Exercise requirements:
(1) List every number that appears in the South Lamar text.
(2) Summarize the South Lamar text in two sentences.
(3) From the South Lamar text, extract everything from "Not surprisingly, ZNA" down to "its dirty work.".

Exercise text:

┏━━

When all else fails, plead for affordable housing

Here's an example of a neighborhood group misappropriating the cause of affordable housing in order to obstruct a dense multi-family development.

Jeff Jack, the president of the Zilker Neighborhood Association, has urged Austin's coalition of affordable housing advocates to oppose a redevelopment project on South Lamar.  (Download ZNA_letter.pdf)

The owner/developer wants to tear down the apartment complexes at 1500 and 1418 S. Lamar and replace them with a new mixed-use development.  The existing complexes have 141 units.  They would be replaced by approximately 300 units, doubling the density.  (City council approval is necessary because the property is not zoned for multi-family; the existing apartments are a grandfathered nonconforming use.)

Not surprisingly, ZNA opposes this project.  City staff and the Planning Commission have bucked ZNA (and bully for them).  Having failed to persuade Staff and the PC, ZNA is trying to rope the affordable housing advocates into doing its dirty work.

┗━━

Supplied data:
┏━━

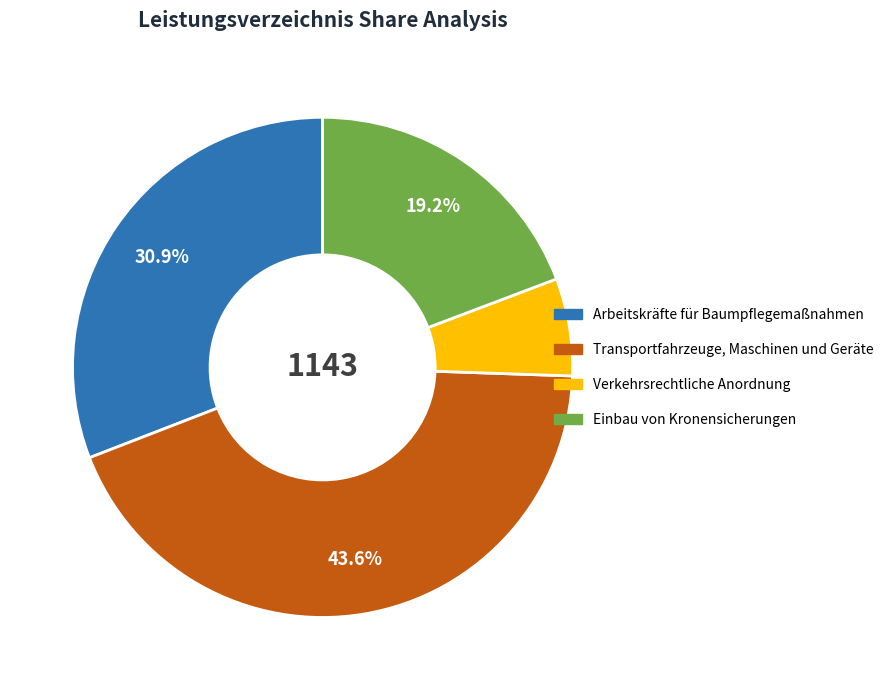

Is Verkehrsrechtliche Anordnung the majority of the pie?

No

┗━━

Expected responses:
(1) 1500, 1418, 141, 300

(2) The president of the Zilker Neighborhood Association has urged Austin's affordable housing advocates to oppose a plan to replace the 141 apartments at 1500 and 1418 S. Lamar with a mixed-use development of about 300 units. City staff and the Planning Commission have gone against the association, which is now trying to enlist the housing advocates to do its dirty work.

(3)
Not surprisingly, ZNA opposes this project.  City staff and the Planning Commission have bucked ZNA (and bully for them).  Having failed to persuade Staff and the PC, ZNA is trying to rope the affordable housing advocates into doing its dirty work.